Horizon Worlds, Meta’s virtual office space for businesses, still has fewer than 200,000 total users. That’s not businesses using the office space, but individual users. Even people who work at Meta seem reluctant to actually do business in the virtual spaces they’re creating.
Rahul Mehra, co-founder of Roadcast, told Slate that “Right now there are more disadvantages than advantages.”
While the audio experience may be better than most video conferencing tools, avatars have a limited range of expressions. That can make conversation difficult. It’s also hard to achieve full immersion when you’re looking at floating torsos without legs.
Although VR environments can look real at first glance, the mismatch between visual and physical signals can cause motion sickness and dizziness. Objects in your peripheral vision tend to be blurry, even if the headset is well-calibrated.
And that’s before we get to accessibility issues. A VR headset is a pain if you have glasses. Taking it on and off is difficult and calibrating your vision can be challenging. People with other vision impairments may not be able to use the environment at all.
“It doesn’t convey the human experience,” Gadea said. “For games it might be fine, but for daily work it’s useless. It’s not adding anything to your business interactions.”
Meta Makes Big Bets on VR
Despite all of these challenges, a few tech companies are making big bets on VR. Meta, was the undisputed front-runner by the end of 2022, but that title comes with plenty of caveats.
The Reality Labs unit of Meta has reported billions of dollars in losses. Analysts and investors have cautioned Meta against going all-in on virtual reality. One even wrote an open letter begging Zuckerberg to course correct. But Meta’s CEO doesn’t seem to be listening.

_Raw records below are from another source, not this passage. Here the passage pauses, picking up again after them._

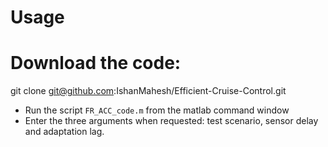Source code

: # Usage
# Download the code:
  git clone git@github.com:IshanMahesh/Efficient-Cruise-Control.git
+ Run the script `FR_ACC_code.m` from the matlab command window
+ Enter the three arguments when requested: test scenario, sensor delay and adaptation lag. 




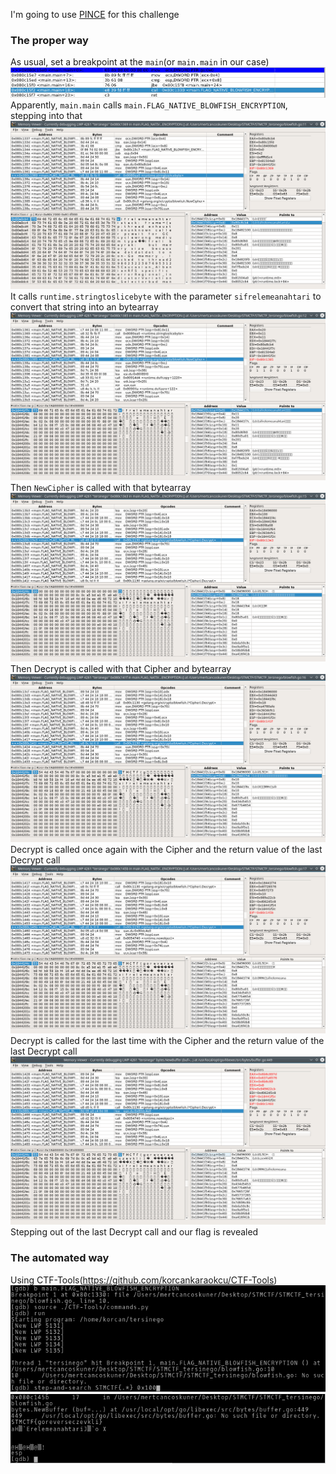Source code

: I'm going to use [PINCE](https://github.com/korcankaraokcu/PINCE) for this challenge  
### The proper way
As usual, set a breakpoint at the `main`(or `main.main` in our case)
![](images/pince1.png)  
Apparently, `main.main` calls `main.FLAG_NATIVE_BLOWFISH_ENCRYPTION`, stepping into that
![](images/pince2.png)  
It calls `runtime.stringtoslicebyte` with the parameter `sifrelemeanahtari` to convert that string into an bytearray
![](images/pince3.png)  
Then `NewCipher` is called with that bytearray
![](images/pince4.png)  
Then Decrypt is called with that Cipher and bytearray
![](images/pince5.png)  
Decrypt is called once again with the Cipher and the return value of the last Decrypt call
![](images/pince6.png)  
Decrypt is called for the last time with the Cipher and the return value of the last Decrypt call
![](images/pince7.png)  
Stepping out of the last Decrypt call and our flag is revealed
### The automated way
Using CTF-Tools(https://github.com/korcankaraokcu/CTF-Tools)
![](images/auto1.png)  
![](images/auto2.png)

Meanwhile, U.S. sales of VR headsets dropped 2% in 2022 and worldwide shipments decreased more than 12%. To put those numbers into perspective, the $1.1 billion that Americans spent on VR headsets in 2022 is equivalent to about 3 days of revenue from Facebook’s ad business.

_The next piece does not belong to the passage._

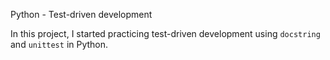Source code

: Python - Test-driven development

In this project, I started practicing test-driven development using `docstring`
and `unittest` in Python.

These results still haven’t deterred other tech companies from trying. Apple’s plans to enter the VR market in 2023 have shifted due to technical challenges. Rather than releasing all-day wear mixed reality glasses, they’re aiming for more of a VR headset design.
Pros of Virtual Reality for Medicine and Science
Where the benefits of virtual reality really shine is in therapeutic and scientific applications. For example, groups of neuroscientists are working on combining VR with brain machine interface technology to help paralyzed patients participate in social life and physical activities that would otherwise be unattainable.
Another study published in Scientific Reports found that VR tools might help adults with anxiety, depression and sensory processing disabilities. There’s even a VR tool for surgical planning that has been cleared by the FDA.
But, just because a technology works for medicine, doesn’t mean it’s poised to become standard for every home and workplace. We’re all glad magnetic resonance imaging exists, but most of us don’t keep an MRI machine in our living rooms.
What This Means for Virtual Reality in Business
Zuckerberg himself has said that it would take 5 to 10 years for virtual reality to become mainstream. Since he’s the most vocal supporter of VR tech, it’s worth taking his prediction with a grain of salt. It could take a lot longer, assuming VR enters the mainstream at all.
Most businesses aren’t going to see a positive return on investment from creating virtual reality content. Unless you’re in charge of a game developer or a tech company, sticking with video advertising is probably your best bet for now.
The reason is simple according to Gadea: “Virtual reality adds peripheral vision to the screens we are used to, but the truth is that we don’t see things in our periphery. The only thing Virtual Reality is adding to our experience is the privilege of turning our head in order to focus on peripheral objects. For storytelling, this becomes as much a burden as a boon. You have to worry about the problem of how to steer your audience’s attention to the element you want them to see. In film, we would just cut!”
And as for VR meetings, maybe you could just send an email instead?